Майор смеялся, и его лицо, обращенное к солнцу, имело крайне вызывающее выражение.
– Нет, нет, мой маленький баронет, – продолжал он. – У вас не хватит смелости отважиться на это. К тому же вы умны и можете понять, что это невозможно.
Бледные щеки мальчика запылали от гнева.
– А! Это невозможно! – воскликнул он своим слабым, но резким голосом. – А! Это невозможно?
Он повернул своего пони и проехал раз по одному из бугров. Затем изо всех сил стегнул пони хлыстом, перескочил через перила и начал подниматься потом на крутизну. Майор различил издали, что мальчик побледнел, пока пони поднимался наверх. Капитан, очнувшись от топота лошади, вскочил и бросился к краю косогора в то самое время, когда баронет мчался по опасному спуску, который вел к оврагу.
– Он спустится, не получив ни малейшей контузии, – проговорил майор.
– Демон! – воскликнул с ужасом капитан Вальдзингам. – Это твоя проделка!
Пони уже достиг подножий косогора, а ребенок качался взад и вперед в седле, стараясь всеми силами удержаться на лошади; но вследствие стремительности последнего скачка животное упало, смяв под собою всадника. Глазам, наблюдавшим сверху за пони и мальчиком, представилась только бесформенная масса, которая шевелилась еще несколько мгновений, а затем сделалась внезапно неподвижною.
– Скорее ко мне, сюда! – воскликнул капитан, сбегая по тропинке, служившей пешеходам.
Он добежал до места падения баронета.
Майор последовал за ним и первый опустился на колени возле пони и мальчика. Сэр Руперт был распростерт под лошадью, которая встала, как только майор распутал ее поводья.
Сэр Руперт Лисль лежал без всякого движения. Несколько капель крови на лбу были единственными признаками полученного ушиба.
– Слава богу! – сказал капитан с облегчением. – Он отделался одним только страхом.

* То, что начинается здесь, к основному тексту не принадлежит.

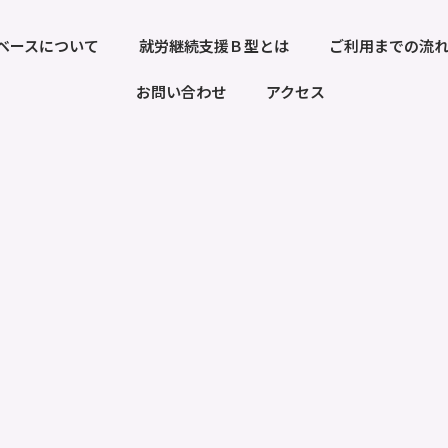
ベースについて
就労継続支援Ｂ型とは
ご利用までの流
お問い合わせ
アクセス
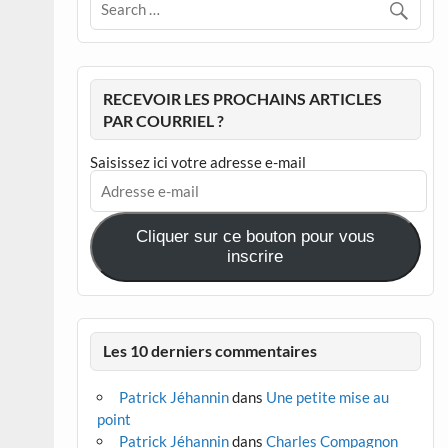
RECEVOIR LES PROCHAINS ARTICLES
PAR COURRIEL ?
Saisissez ici votre adresse e-mail
Adresse
e-
mail
Cliquer sur ce bouton pour vous
inscrire
Les 10 derniers commentaires
Patrick Jéhannin
dans
Une petite mise au
point
Patrick Jéhannin
dans
Charles Compagnon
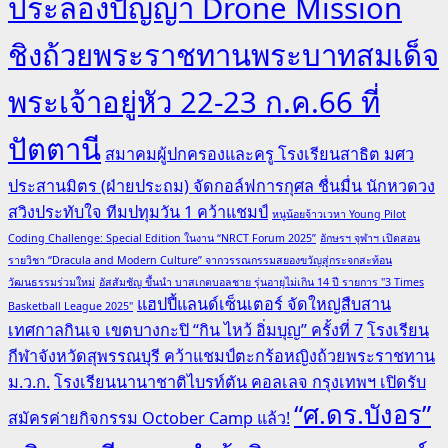
ประลองปัญญา Drone Mission
ชิงถ้วยพระราชทานพระบาทสมเด็จ
พระเจ้าอยู่หัว 22-23 ก.ค.66 ที่
ปัตตานี
สมาคมผู้ปกครองและครู โรงเรียนสาธิต มศว
ประสานมิตร (ฝ่ายประถม) จัดกอล์ฟการกุศล ชื่นมื่น นักหวดวง
สวิงประทับใจ ทีมปทุมวัน 1 คว้าแชมป์
หนูน้อยจ้าวเวหา Young Pilot
Coding Challenge: Special Edition ในงาน “NRCT Forum 2025”
อักษรฯ จุฬาฯ เปิดสอน
รายวิชา “Dracula and Modern Culture” จากวรรณกรรมสยองขวัญสู่กระจกสะท้อน
วัฒนธรรมร่วมใหม่
อัสสัมชัญ ขึ้นนำ บาสเกตบอลชาย รุ่นอายุไม่เกิน 14 ปี รายการ "3 Times
แฮปปี้แลนด์เซ็นเตอร์ จัดใหญ่สืบสาน
Basketball League 2025"
เทศกาลกินเจ เขตบางกะปิ “กิน ไหว้ อิ่มบุญ” ครั้งที่ 7
โรงเรียน
กีฬาจังหวัดสุพรรณบุรี คว้าแชมป์ตะกร้อหญิงถ้วยพระราชทาน
ม.ว.ก.
โรงเรียนนานาชาติไบรท์ตัน คอลเลจ กรุงเทพฯ เปิดรับ
“ศ.ดร.บังอร”
สมัครค่ายกิจกรรม October Camp แล้ว!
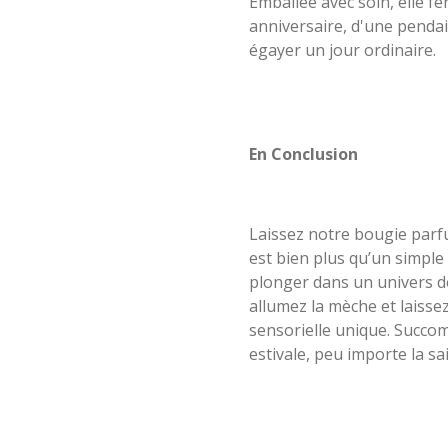
Emballée avec soin, elle f
anniversaire, d'une penda
égayer un jour ordinaire.
En Conclusion
Laissez notre bougie parf
est bien plus qu’un simple 
plonger dans un univers de
allumez la mèche et laisse
sensorielle unique. Succo
estivale, peu importe la sa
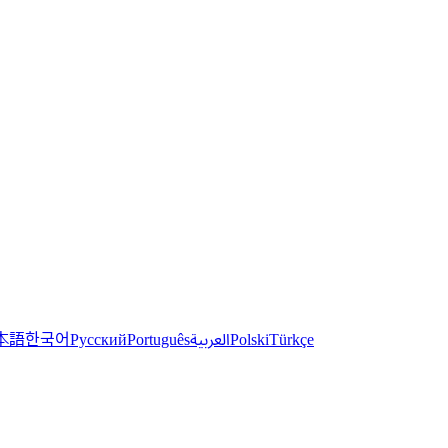
한국어
本語
العربية
Русский
Português
Polski
Türkçe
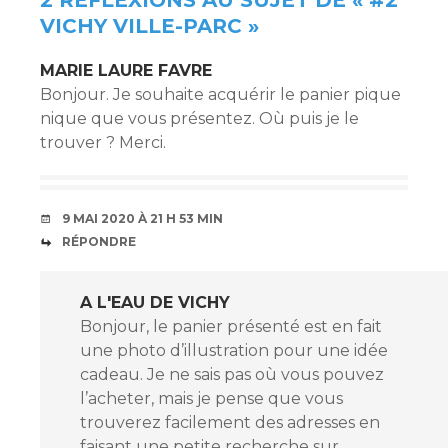
2 RÉFLEXIONS AU SUJET DE «
#2
VICHY VILLE-PARC
»
MARIE LAURE FAVRE
Bonjour. Je souhaite acquérir le panier pique
nique que vous présentez. Où puis je le
trouver ? Merci.
9 MAI 2020 À 21 H 53 MIN
RÉPONDRE
A L'EAU DE VICHY
Bonjour, le panier présenté est en fait
une photo d’illustration pour une idée
cadeau. Je ne sais pas où vous pouvez
l’acheter, mais je pense que vous
trouverez facilement des adresses en
faisant une petite recherche sur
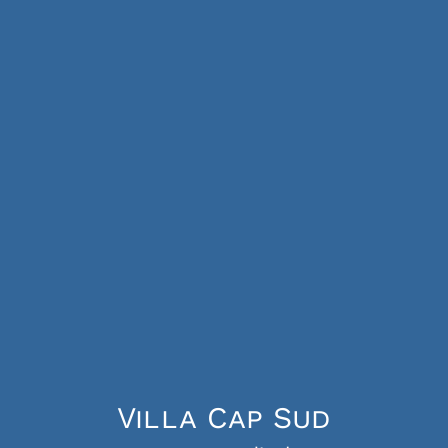
Villa Cap Sud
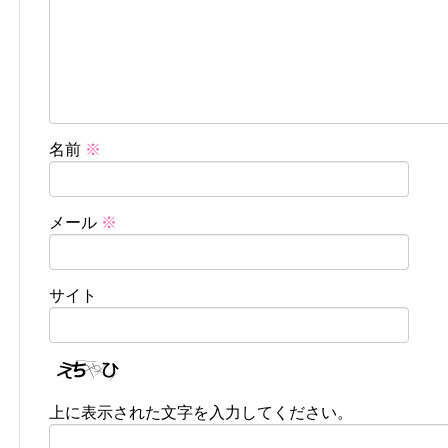
名前
※
メール
※
サイト
上に表示された文字を入力してください。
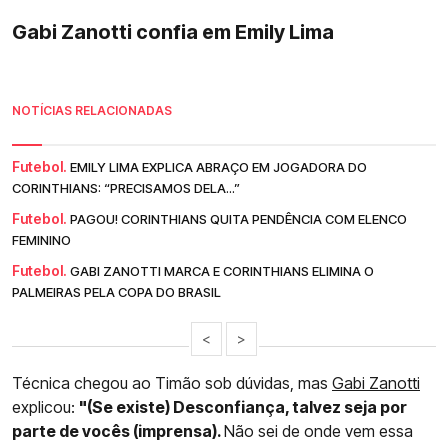
Gabi Zanotti confia em Emily Lima
NOTÍCIAS RELACIONADAS
Futebol.
EMILY LIMA EXPLICA ABRAÇO EM JOGADORA DO
CORINTHIANS: “PRECISAMOS DELA...”
Futebol.
PAGOU! CORINTHIANS QUITA PENDÊNCIA COM ELENCO
FEMININO
Futebol.
GABI ZANOTTI MARCA E CORINTHIANS ELIMINA O
PALMEIRAS PELA COPA DO BRASIL
<
>
Técnica chegou ao Timão sob dúvidas, mas
Gabi Zanotti
explicou:
"(Se existe) Desconfiança, talvez seja por
parte de vocês (imprensa).
Não sei de onde vem essa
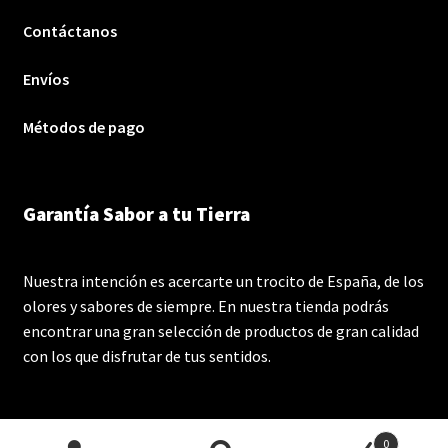
Contáctanos
Envíos
Métodos de pago
Garantía Sabor a tu Tierra
Nuestra intención es acercarte un trocito de España, de los
olores y sabores de siempre. En nuestra tienda podrás
encontrar una gran selección de productos de gran calidad
con los que disfrutar de tus sentidos.
0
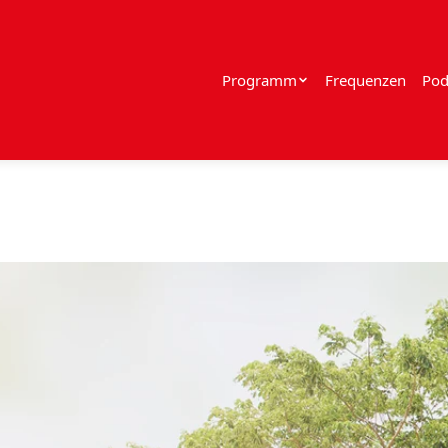
Programm
Frequenzen
Pod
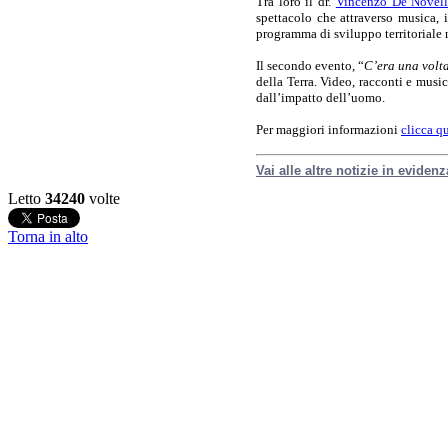
Tra loro il dr.
Vincenzo De Novell
spettacolo che attraverso musica,
programma di sviluppo territoriale n
Il secondo evento, “
C’era una volta
della Terra. Video, racconti e musi
dall’impatto dell’uomo.
Per maggiori informazioni
clicca q
Vai alle altre notizie in evidenz
Letto
34240
volte
Torna in alto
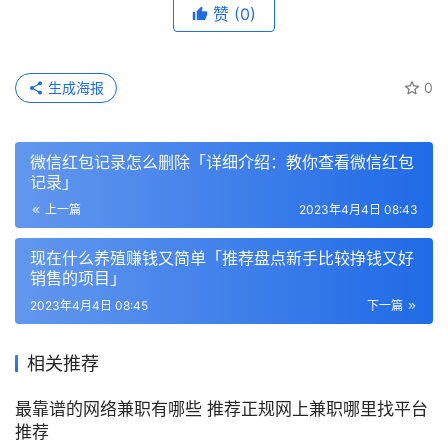
赞
(0)
生成海报
0
微信红包记录怎么删除「详细介绍：教你查看微信红包
记录」
上一篇
2023年4月4日 08:43
现在什么养殖赚钱又简单「推荐盘点新手比较挣钱又好
销售的项目」
2023年4月4日 08:45
下一篇
相关推荐
最靠谱的网络兼职有哪些 推荐正规网上兼职哪里找平台
推荐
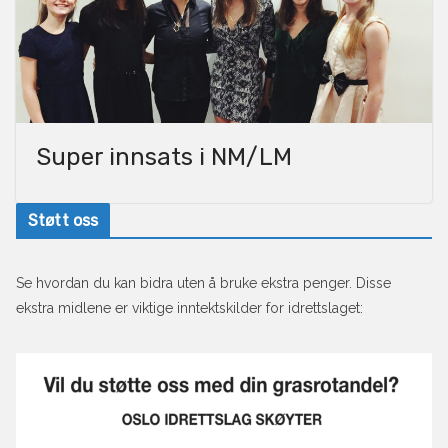
Super innsats i NM/LM
Støtt oss
Se hvordan du kan bidra uten å bruke ekstra penger. Disse
ekstra midlene er viktige inntektskilder for idrettslaget:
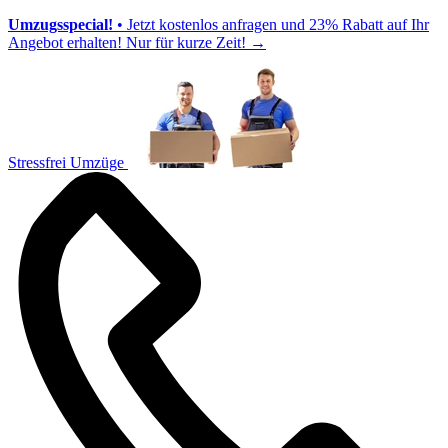
Umzugsspecial!
• Jetzt kostenlos anfragen und 23% Rabatt auf Ihr
Angebot erhalten! Nur für kurze Zeit!
→
Stressfrei Umzüge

Майор Гранвиль расстегнул жилетку мальчика и положил руку на его сердце. Он вдруг побледнел, и его белокурые усы и бакенбарды как будто потеряли привычный свой блеск.
– Он умер от сотрясения мозга, – проговорил он торжественно.
– Демон! – воскликнул снова капитан Вальдзингам, стиснув горло майора. – Ты – убийца его!
Майор, все еще бледный, освободился от стиснувшей его руки и произнес спокойно:
– Артур, будьте благоразумны и выслушайте меня. Я так же невиновен в случившемся, как и вы сами. Когда я давеча предложил вам комбинацию, которая могла бы упрочить за нами богатство, то сказал, что мальчику не будет причинено ни малейшего вреда. Я говорил именно то, что думал, но вы взбесили меня своей глупостью и мне захотелось немного подразнить вашего пасынка. То, что случилось, произошло без моего содействия. Это было одной из тех игр случая, которых нельзя предвидеть или предотвратить. То, что сделалось, – сделано, и мы с вами не в силах переделать его! Но мы можем, – он понизил голос почти до шепота, – извлечь пользу из случая! Позволяете ли вы мне поступать так, как укажут мой ум и мой рассудок?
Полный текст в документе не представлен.